TASK PROMPT —
This exercise calls for all the entries that follow to be set down exactly, without their images.

EXTRACTED RECORDS —
========

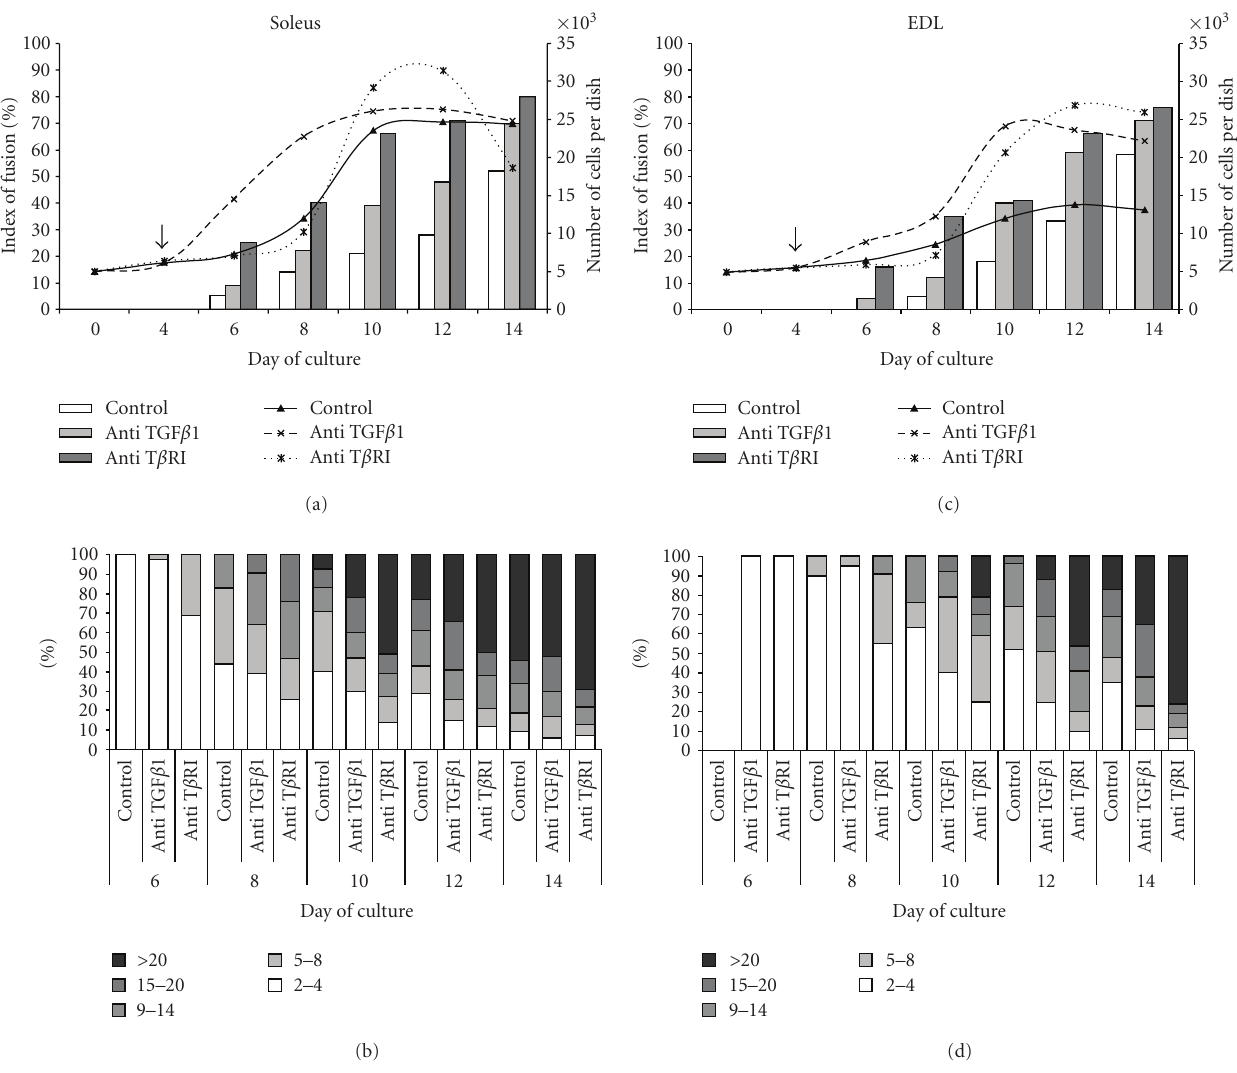
Figure 6: Growth and di ff erentiation of soleus and EDL derived myoblasts . E ff ects of anti-TGF β 1 and anti-T β RI antibody treatments . Untreated myoblasts (control) and myoblasts treated at day 4 after plating (arrow) with either anti-TGF β 1 or anti-T β RI antibody were cultured as described above. In the cultures of (a) soleus and (c) EDL derived myoblasts, cellular growth (shown as curves) was measured by counting the cells after trypsin dissociation. Index of fusion (shown as bars) was expressed as the percentage of nuclei found in myotubes compared to the total number of nuclei. Distributions of myotubes (as % of total myotubes) found in (b) soleus and (d) EDL derived myoblast cultures according to their size, depending on the number of nuclei they contained. Counting was performed at the indicated days after plating on cultures stained with May-Gr¨unwald-Giemsa. Values are mean ± SE of three independent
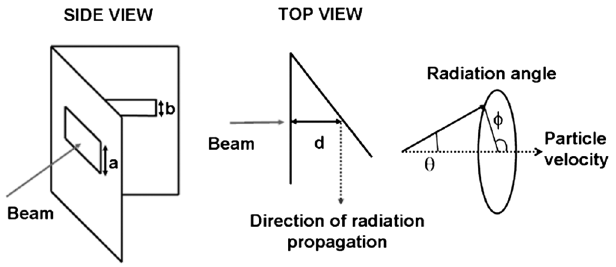
FIG. 1. Sketch of the two-slits setup. Left: side view; center: top view; right: definition of the coordinates system. Dimension a is the aperture size of the first slit, b the size of the second slit, and d the distance between slits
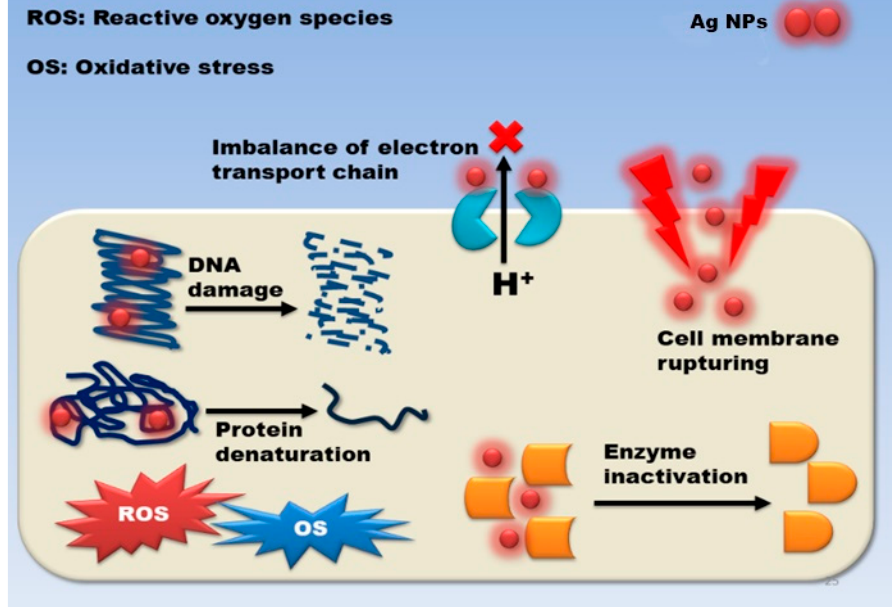
Figure 8. Silver nanoparticles’ antibacterial mechanism of action is described in general terms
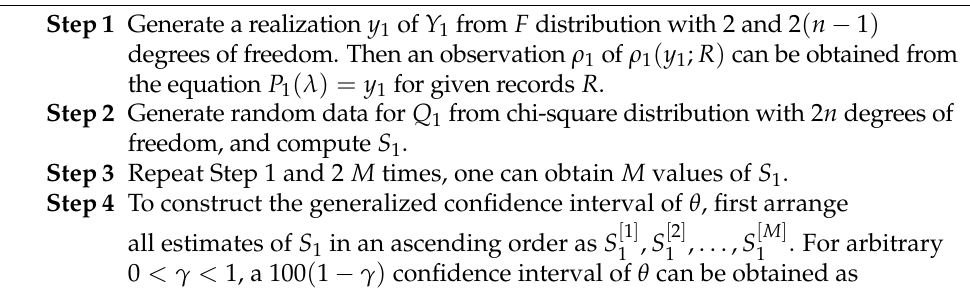
Algorithm 1: FGCI for parameter θ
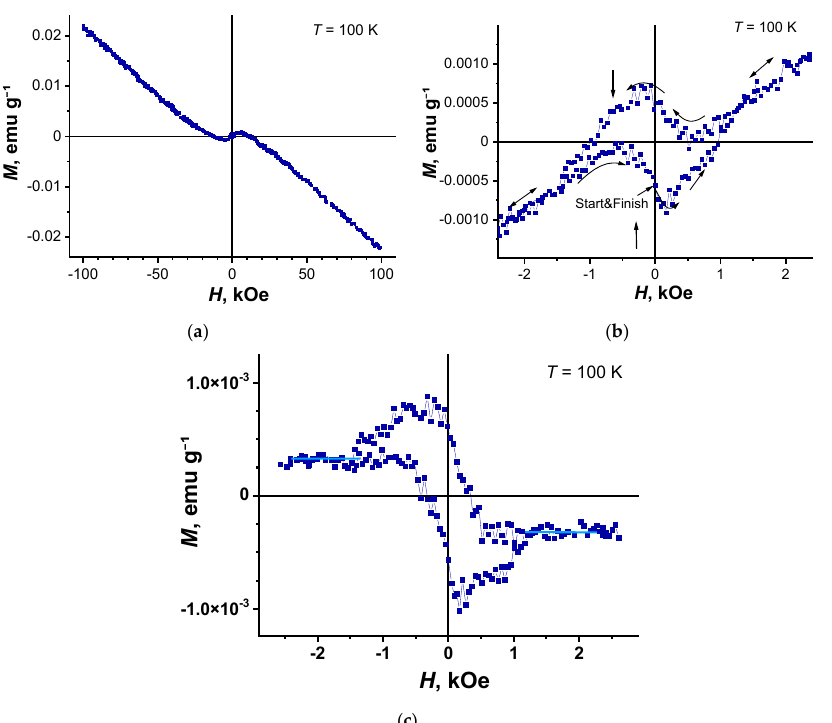
Figure 9. Dependence of the magnetic moment for composite 2 at T = 100 K on the strong ( a ) and weak magnetic fields ( b ). Arrows indicate the peaks of the magnetization loop and field direction ( b ). Magnetization loop after subtracting the diamagnetic and paramagnetic contributions ( c ).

========

REPLY TO THE TASK —
Figure 6: Growth and di ff erentiation of soleus and EDL derived myoblasts . E ff ects of anti-TGF β 1 and anti-T β RI antibody treatments . Untreated myoblasts (control) and myoblasts treated at day 4 after plating (arrow) with either anti-TGF β 1 or anti-T β RI antibody were cultured as described above. In the cultures of (a) soleus and (c) EDL derived myoblasts, cellular growth (shown as curves) was measured by counting the cells after trypsin dissociation. Index of fusion (shown as bars) was expressed as the percentage of nuclei found in myotubes compared to the total number of nuclei. Distributions of myotubes (as % of total myotubes) found in (b) soleus and (d) EDL derived myoblast cultures according to their size, depending on the number of nuclei they contained. Counting was performed at the indicated days after plating on cultures stained with May-Gr¨unwald-Giemsa. Values are mean ± SE of three independent
FIG. 1. Sketch of the two-slits setup. Left: side view; center: top view; right: definition of the coordinates system. Dimension a is the aperture size of the first slit, b the size of the second slit, and d the distance between slits
Figure 8. Silver nanoparticles’ antibacterial mechanism of action is described in general terms
Algorithm 1: FGCI for parameter θ
Figure 9. Dependence of the magnetic moment for composite 2 at T = 100 K on the strong ( a ) and weak magnetic fields ( b ). Arrows indicate the peaks of the magnetization loop and field direction ( b ). Magnetization loop after subtracting the diamagnetic and paramagnetic contributions ( c ).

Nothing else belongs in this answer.